» **Aim of the exercise**
If a line in the entries below holds the string "rule", copy it.

(Stored items)
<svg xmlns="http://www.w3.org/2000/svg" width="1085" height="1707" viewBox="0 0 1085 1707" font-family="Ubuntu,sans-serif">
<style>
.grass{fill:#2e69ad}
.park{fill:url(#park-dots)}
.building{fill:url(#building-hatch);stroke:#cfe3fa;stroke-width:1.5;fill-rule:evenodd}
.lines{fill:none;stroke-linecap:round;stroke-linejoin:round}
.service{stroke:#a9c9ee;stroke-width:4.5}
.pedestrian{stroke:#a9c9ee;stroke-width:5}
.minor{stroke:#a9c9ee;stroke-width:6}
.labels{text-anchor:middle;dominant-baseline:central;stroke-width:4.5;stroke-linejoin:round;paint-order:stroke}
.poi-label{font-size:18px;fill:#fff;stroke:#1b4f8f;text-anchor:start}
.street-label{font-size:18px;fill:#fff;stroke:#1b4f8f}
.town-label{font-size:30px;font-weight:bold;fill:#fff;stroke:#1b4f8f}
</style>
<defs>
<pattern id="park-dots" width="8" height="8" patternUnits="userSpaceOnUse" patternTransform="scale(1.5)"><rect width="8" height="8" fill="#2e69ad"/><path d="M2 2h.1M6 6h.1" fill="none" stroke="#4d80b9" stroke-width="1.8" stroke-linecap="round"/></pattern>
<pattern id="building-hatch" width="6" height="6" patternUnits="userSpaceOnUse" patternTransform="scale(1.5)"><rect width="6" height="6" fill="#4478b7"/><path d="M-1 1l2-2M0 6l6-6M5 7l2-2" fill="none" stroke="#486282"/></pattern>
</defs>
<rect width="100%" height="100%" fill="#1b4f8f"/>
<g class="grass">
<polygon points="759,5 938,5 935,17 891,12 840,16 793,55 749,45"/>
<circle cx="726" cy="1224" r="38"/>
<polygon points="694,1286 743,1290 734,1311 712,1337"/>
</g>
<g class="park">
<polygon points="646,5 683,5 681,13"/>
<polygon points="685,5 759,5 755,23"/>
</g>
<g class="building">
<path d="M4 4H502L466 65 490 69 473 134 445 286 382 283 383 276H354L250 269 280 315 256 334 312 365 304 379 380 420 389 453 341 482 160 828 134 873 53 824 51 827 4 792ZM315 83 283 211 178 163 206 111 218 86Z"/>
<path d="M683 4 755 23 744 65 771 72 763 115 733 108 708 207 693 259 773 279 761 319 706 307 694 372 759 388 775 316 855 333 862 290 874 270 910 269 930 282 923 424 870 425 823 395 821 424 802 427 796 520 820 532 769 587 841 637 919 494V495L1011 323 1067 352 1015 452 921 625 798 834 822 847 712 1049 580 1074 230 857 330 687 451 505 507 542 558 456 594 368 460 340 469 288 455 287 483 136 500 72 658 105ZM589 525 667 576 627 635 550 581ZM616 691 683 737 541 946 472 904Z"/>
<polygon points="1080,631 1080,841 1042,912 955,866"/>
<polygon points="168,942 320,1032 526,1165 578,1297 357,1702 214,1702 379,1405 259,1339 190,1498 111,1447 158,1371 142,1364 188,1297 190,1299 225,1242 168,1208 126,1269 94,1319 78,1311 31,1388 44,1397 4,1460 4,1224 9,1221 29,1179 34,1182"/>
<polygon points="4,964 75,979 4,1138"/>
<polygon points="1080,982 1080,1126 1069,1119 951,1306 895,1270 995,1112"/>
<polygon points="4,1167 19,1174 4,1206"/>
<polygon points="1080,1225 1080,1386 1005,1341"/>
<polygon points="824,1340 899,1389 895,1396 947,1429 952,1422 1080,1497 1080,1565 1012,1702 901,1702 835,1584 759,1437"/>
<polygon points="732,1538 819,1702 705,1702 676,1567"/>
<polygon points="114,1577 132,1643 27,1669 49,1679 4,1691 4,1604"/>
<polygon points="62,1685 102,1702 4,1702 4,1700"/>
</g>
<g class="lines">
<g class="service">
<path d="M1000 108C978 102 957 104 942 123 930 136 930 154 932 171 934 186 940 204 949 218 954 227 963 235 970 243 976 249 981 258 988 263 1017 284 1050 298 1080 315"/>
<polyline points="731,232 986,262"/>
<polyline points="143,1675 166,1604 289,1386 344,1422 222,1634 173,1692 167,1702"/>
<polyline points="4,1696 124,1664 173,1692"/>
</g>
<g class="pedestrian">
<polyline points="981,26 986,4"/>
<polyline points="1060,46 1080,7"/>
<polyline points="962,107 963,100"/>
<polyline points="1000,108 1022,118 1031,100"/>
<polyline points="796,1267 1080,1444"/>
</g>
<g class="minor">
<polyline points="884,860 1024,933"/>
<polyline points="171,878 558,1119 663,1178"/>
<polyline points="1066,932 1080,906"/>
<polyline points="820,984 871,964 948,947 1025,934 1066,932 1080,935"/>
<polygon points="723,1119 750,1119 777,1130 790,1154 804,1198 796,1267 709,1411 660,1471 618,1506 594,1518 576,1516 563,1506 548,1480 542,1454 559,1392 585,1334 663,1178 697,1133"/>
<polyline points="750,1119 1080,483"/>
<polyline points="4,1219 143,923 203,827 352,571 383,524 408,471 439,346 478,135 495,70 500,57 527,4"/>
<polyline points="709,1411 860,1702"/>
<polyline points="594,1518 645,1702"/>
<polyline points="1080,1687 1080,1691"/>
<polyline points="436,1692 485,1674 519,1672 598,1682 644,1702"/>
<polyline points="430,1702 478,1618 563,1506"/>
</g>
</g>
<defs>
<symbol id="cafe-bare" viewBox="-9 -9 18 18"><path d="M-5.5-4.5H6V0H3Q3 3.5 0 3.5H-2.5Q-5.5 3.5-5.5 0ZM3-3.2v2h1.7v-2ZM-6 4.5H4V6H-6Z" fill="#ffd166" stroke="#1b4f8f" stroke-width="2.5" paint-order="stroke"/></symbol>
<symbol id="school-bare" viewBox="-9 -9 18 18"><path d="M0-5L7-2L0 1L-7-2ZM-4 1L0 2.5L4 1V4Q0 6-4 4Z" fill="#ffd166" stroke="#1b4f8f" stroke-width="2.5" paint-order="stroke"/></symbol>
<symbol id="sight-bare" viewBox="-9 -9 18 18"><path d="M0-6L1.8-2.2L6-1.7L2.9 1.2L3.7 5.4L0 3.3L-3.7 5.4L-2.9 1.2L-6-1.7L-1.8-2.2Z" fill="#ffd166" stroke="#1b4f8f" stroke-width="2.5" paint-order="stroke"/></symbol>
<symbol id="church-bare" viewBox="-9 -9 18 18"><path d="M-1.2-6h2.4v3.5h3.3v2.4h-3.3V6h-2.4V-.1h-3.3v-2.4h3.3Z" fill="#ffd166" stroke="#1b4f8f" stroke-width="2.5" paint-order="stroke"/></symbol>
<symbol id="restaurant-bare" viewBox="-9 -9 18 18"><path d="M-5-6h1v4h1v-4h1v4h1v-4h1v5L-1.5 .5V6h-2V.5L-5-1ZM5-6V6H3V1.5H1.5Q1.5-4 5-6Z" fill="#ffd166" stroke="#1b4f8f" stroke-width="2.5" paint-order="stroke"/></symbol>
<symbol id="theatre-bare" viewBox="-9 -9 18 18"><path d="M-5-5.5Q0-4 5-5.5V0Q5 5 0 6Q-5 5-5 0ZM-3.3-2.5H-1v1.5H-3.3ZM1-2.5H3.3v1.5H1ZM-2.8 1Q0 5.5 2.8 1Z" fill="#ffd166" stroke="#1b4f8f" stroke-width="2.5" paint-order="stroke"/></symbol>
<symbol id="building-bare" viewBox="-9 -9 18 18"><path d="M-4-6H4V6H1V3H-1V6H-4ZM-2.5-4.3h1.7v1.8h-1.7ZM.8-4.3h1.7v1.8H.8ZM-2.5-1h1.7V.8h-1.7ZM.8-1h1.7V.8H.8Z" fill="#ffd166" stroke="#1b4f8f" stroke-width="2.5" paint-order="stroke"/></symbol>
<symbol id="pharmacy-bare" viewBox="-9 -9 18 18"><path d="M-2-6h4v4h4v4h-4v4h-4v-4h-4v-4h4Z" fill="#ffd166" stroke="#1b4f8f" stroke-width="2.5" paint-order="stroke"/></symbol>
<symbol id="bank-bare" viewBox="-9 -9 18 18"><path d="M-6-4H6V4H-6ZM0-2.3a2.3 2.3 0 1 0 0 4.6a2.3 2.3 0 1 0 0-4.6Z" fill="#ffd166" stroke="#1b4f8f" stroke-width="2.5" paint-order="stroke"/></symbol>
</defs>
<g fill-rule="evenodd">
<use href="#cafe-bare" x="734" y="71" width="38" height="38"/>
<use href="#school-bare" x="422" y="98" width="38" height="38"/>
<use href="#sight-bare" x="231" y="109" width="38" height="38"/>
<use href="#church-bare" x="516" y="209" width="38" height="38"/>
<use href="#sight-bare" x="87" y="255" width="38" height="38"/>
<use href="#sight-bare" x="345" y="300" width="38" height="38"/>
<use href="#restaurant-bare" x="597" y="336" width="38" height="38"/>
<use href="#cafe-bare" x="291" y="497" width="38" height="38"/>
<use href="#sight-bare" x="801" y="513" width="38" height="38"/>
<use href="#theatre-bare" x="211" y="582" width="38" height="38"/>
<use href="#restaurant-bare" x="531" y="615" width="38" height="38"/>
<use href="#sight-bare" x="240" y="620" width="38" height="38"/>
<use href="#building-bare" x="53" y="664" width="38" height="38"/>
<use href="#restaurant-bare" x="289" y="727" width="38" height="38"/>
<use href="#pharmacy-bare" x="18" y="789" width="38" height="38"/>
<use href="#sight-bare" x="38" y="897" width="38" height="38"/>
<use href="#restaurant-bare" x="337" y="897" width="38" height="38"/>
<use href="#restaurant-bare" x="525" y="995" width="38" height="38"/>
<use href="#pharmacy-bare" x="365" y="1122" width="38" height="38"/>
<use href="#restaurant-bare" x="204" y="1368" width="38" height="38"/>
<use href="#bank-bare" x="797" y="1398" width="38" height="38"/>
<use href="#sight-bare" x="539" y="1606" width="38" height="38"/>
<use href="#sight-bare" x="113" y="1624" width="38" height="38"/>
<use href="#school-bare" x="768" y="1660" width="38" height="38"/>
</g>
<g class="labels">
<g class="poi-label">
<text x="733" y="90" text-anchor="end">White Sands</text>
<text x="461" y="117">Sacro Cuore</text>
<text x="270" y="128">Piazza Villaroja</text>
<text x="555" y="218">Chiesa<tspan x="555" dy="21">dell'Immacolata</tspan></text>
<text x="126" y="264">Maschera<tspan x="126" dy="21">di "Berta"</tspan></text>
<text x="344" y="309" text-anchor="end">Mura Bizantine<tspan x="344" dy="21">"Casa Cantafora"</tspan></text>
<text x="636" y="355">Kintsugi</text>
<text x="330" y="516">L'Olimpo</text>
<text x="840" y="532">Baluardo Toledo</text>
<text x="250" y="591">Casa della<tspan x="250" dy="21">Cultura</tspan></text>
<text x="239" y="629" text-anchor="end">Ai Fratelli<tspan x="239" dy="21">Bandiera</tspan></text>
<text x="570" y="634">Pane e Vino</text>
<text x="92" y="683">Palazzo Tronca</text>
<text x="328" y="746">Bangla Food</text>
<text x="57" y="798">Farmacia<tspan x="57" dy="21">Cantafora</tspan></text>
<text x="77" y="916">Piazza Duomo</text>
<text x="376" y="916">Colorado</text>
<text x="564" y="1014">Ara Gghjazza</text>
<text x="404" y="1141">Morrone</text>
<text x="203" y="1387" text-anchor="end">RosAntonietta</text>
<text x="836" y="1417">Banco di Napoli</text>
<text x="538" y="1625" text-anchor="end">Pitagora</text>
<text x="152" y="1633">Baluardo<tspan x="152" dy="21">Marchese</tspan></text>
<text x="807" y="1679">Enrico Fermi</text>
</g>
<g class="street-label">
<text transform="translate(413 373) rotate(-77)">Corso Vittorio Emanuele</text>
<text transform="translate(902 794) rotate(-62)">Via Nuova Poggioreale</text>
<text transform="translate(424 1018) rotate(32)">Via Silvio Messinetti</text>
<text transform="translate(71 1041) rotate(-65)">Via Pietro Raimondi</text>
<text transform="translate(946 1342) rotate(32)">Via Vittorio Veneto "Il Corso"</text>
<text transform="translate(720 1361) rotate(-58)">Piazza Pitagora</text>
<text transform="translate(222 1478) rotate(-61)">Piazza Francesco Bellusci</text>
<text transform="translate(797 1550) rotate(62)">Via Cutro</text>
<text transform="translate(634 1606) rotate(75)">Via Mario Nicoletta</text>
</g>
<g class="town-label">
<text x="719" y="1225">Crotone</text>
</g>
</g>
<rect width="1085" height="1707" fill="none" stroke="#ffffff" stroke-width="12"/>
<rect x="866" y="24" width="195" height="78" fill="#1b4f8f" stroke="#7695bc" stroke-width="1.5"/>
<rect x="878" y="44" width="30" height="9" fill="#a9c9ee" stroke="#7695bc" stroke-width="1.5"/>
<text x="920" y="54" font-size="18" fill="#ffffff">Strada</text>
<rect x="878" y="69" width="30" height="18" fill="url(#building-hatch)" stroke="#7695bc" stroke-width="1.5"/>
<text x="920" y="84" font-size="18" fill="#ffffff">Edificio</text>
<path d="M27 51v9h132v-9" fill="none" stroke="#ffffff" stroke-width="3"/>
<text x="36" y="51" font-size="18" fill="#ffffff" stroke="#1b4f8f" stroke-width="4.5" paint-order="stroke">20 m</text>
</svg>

» **The answer**
.building{fill:url(#building-hatch);stroke:#cfe3fa;stroke-width:1.5;fill-rule:evenodd}
<g fill-rule="evenodd">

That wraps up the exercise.